No anti-Trump alliance

Berlin insists that this trip is not about forming any kind of alliance against US President Donald Trump's protectionist economic rhetoric. Officially, Merkel's stops in Argentina and then Mexico were simply the last countries left on the list to visit prior to the G20 summit in Hamburg.

The former chief of government of Argentina's capital, Macri has earned some respect with the German chancellor for beginning to pull his country out of the all-out economic mess that had its origins in Argentina's 2001 state bankruptcy. He secured a settlement with hedge funds where both the previous presidencies failed, regaining Argentina's access to financial markets. Yet this "success story" came at a high price for ordinary Argentinians.

Merkel noted Thursday her first visit to Argentina came after Macri helped open Argentina to international credit markets following a long absence. "My first visit as Chancellor is taking place as President Macri has managed the re-opening of the country to the financial markets," Merkel said. "We believe that beyond political discussions we can support economic development. Argentina needs infrastructure, Argentina has to modernize and for that Germany can be a good partner." 

Chancellor Merkel met with President Macri at the Casa Rosada presidential palaceImage: Reuters/M. Brindicci

A tough job but somebody has to do it

The upcoming G20 meeting will not have to try quite so hard to stress the "shared values" that were absent at the recent G7 gathering in Sicily on more levels than merely Washington's climate opt-out. Still, every economy around the table - from China to Japan to the EU and certainly Latin America - will be watching every move Trump makes. And they'll be watching how Angela Merkel - as G20 host - responds.
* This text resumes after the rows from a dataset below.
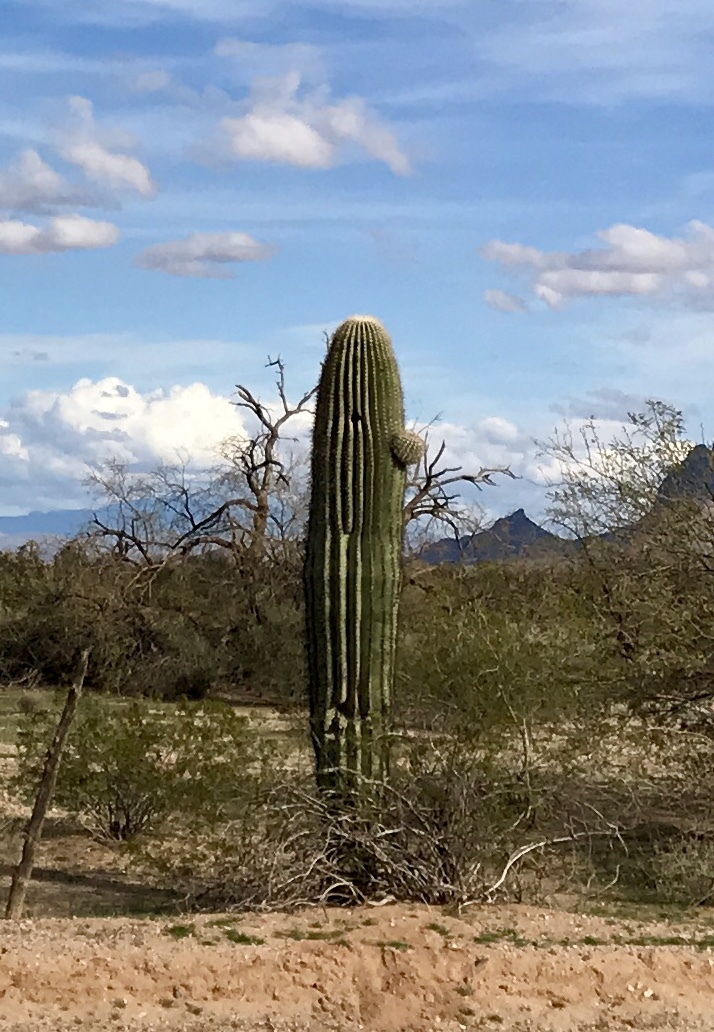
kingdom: Plantae
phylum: Tracheophyta
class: Magnoliopsida
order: Caryophyllales
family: Cactaceae
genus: Carnegiea
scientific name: Carnegiea gigantea
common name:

Merkel: G7 climate talks with Trump 'very unsatisfying'

So the German chancellor has some expectation management to do in Latin America's second and third largest economies on how much power she wields as leader of Europe's strongest economy. News website Politico and others might have dubbed Merkel "leader of the free world," but she'll be keen to dial that down a notch. From where many here are sitting, Merkel carries the burden whether she likes it or not.
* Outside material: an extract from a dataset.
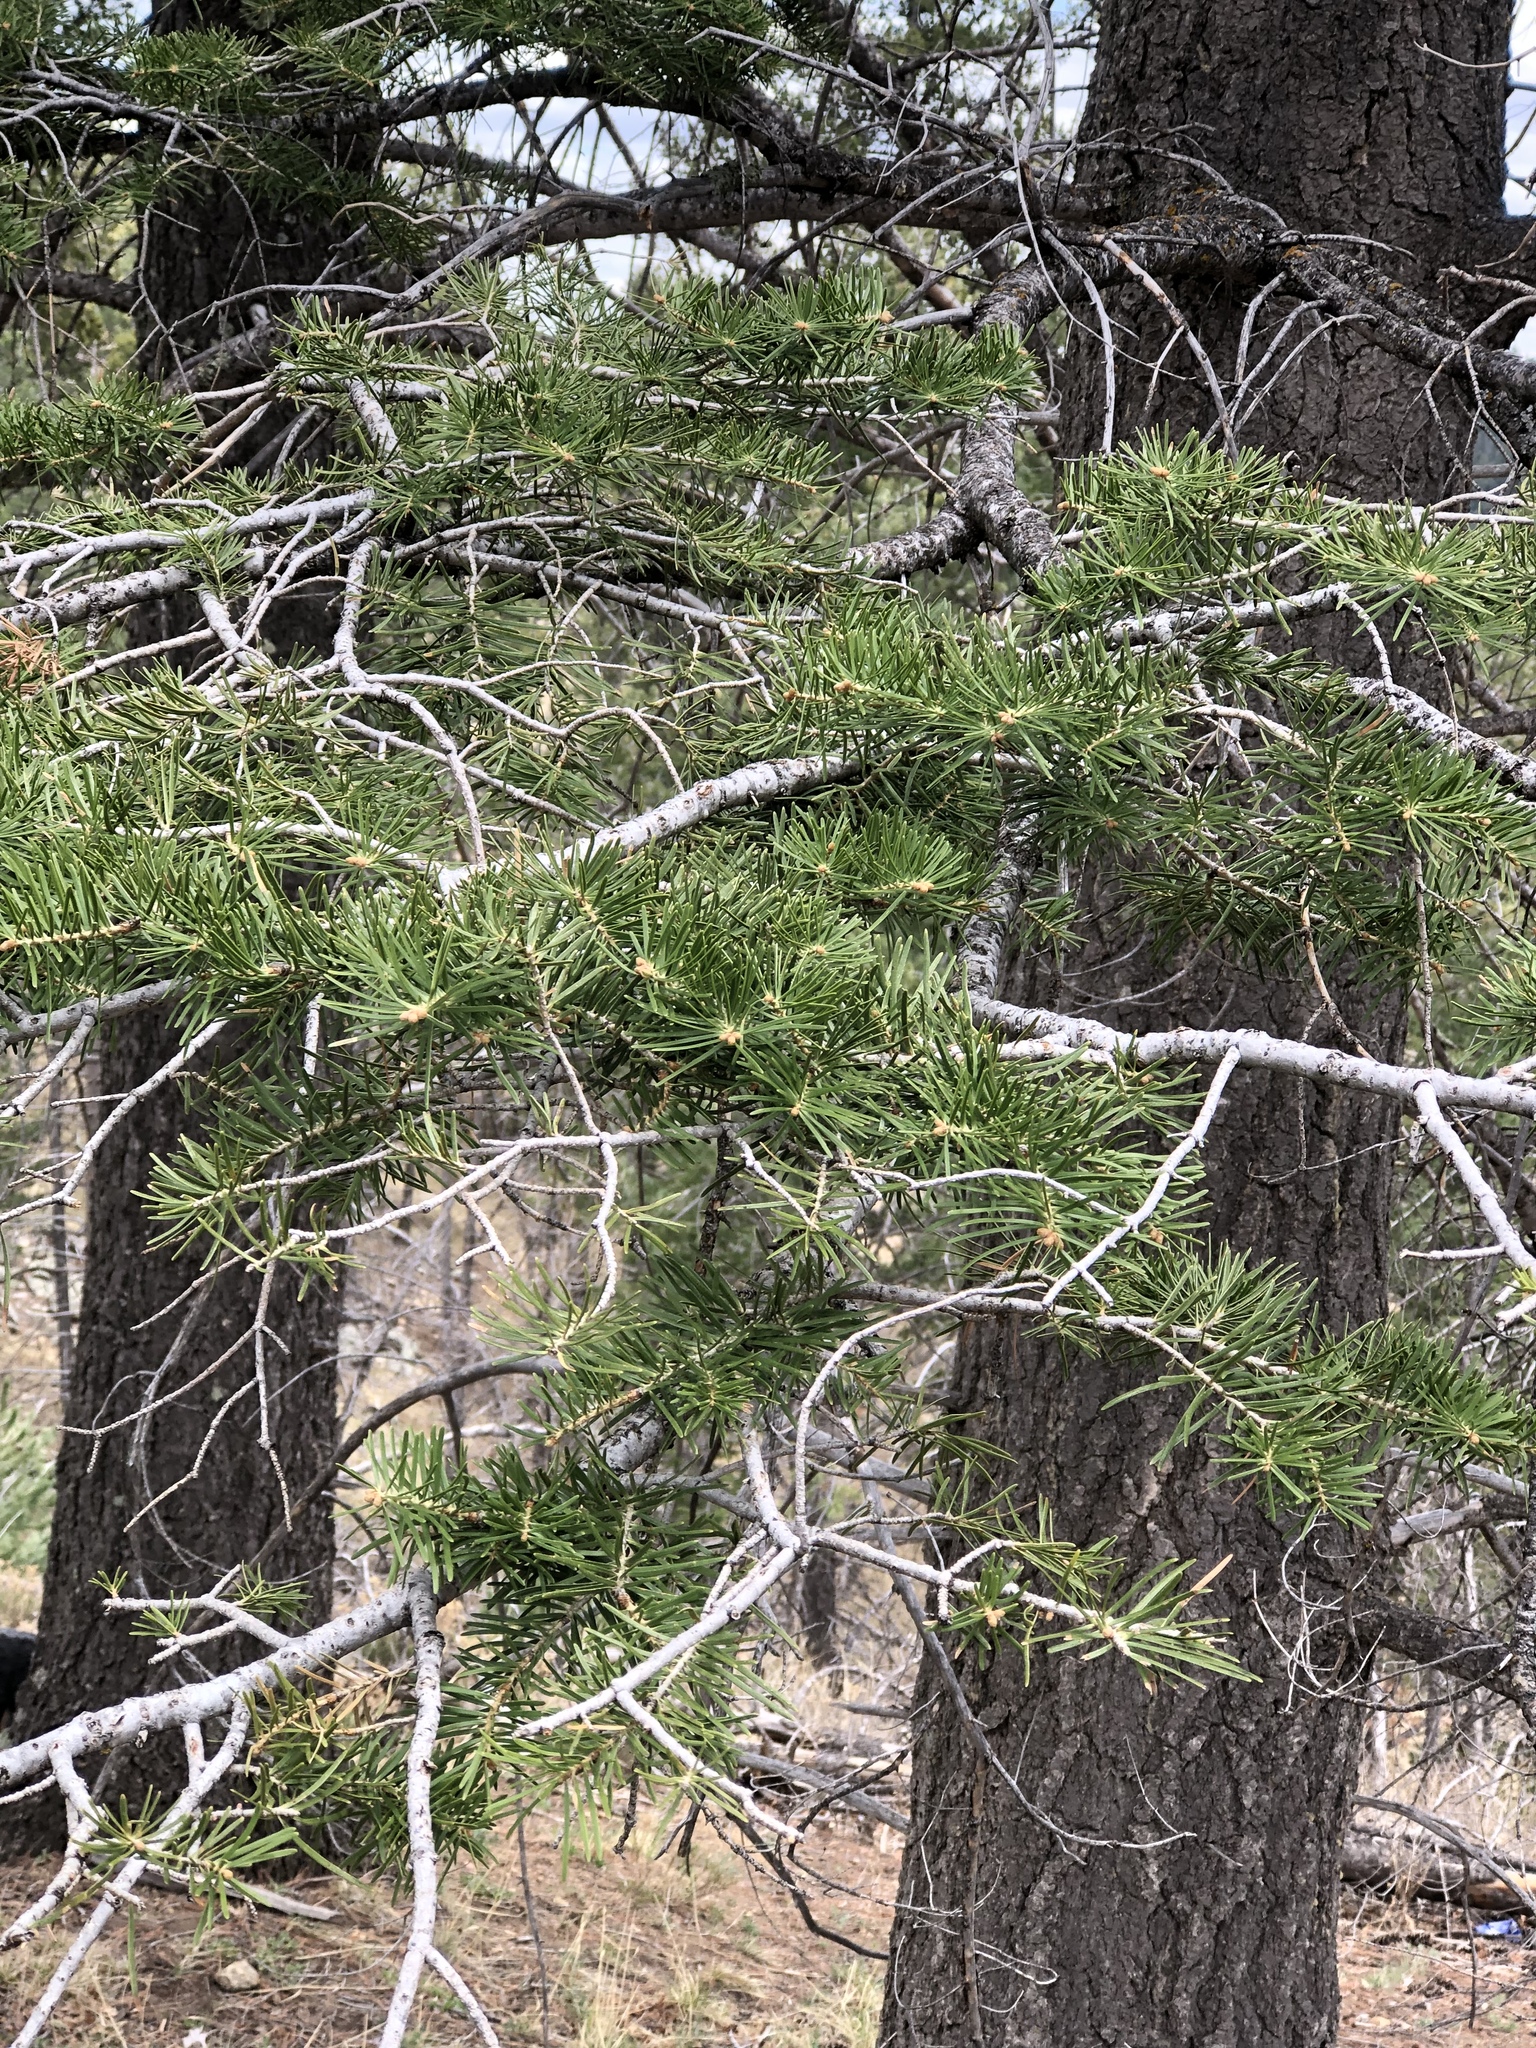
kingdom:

DW political correspondent Michaela Küfner is accompanying the chancellorImage: DW

Merkel is carefully avoiding contact with the country that - at any other time - would have been the natural partner to visit. Brazil is the only Latin American country with a direct trade agreement with Germany. Yet the chancellor is treating it as a flyover country on this rare Latin American trip. Evidently she doesn't want to get sucked into the corruption scandal surrounding President Temer. An official visit by the German Chancellor in such a toxic political climate might be seen as taking sides. The aim now is to schedule a meeting in Germany ahead of the G20.

Sitting on the fence

There, Germany's chancellor will have to prove whether she can get the world's largest economies to sign on the dotted line and recommit to free trade. Just as important for Angela Merkel are a host of initiatives her G20 presidency wants to establish as future "must haves" on the agenda: women, digitalization and global health care along with a commitment to a development agenda for Africa. The latter idea just failed to get a foothold at the G7 - a setback for Merkel who is committed to tackling migration by improving conditions for would-be migrants at home.
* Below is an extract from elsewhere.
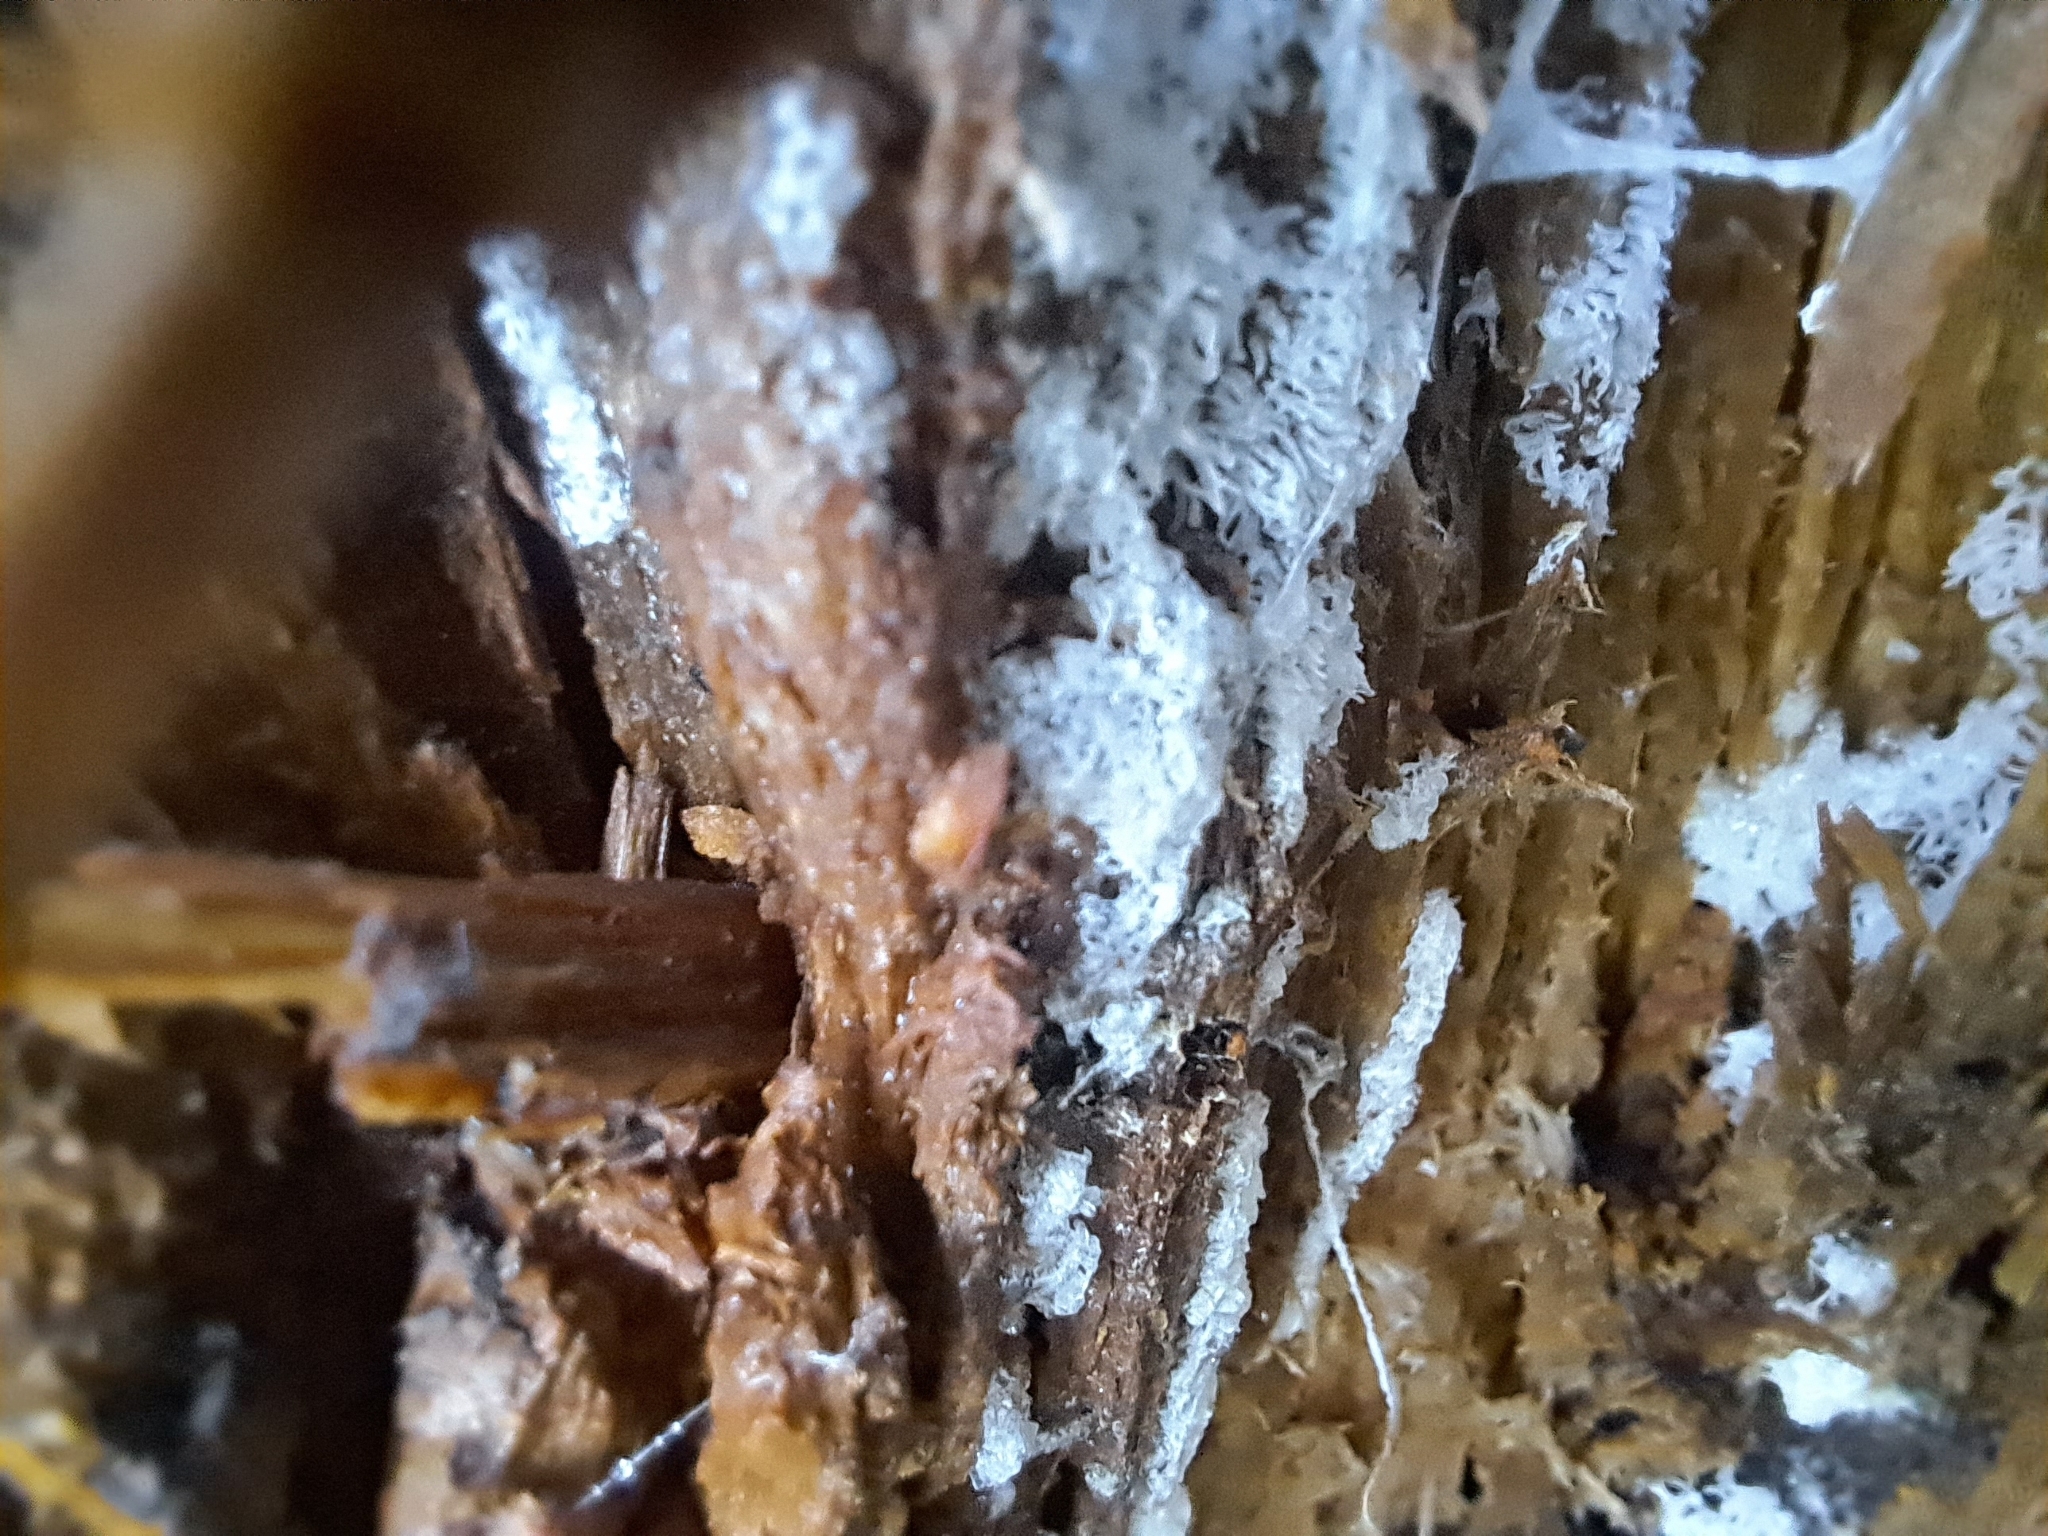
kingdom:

In Hamburg the six-against-one dynamics the world saw at the G7 meeting turning into a 19-to-one scenario is not an option. If necessary, core issues like climate change are liable to be dropped from any closing statement altogether. Another goal for Merkel will be to reassure a US administration elected in part on Trump's claims that the rest of the world had conned America into bad deals. She will want to convey that her three-day visit to the southern side of a potential border wall does not put her on the other side of that boundary.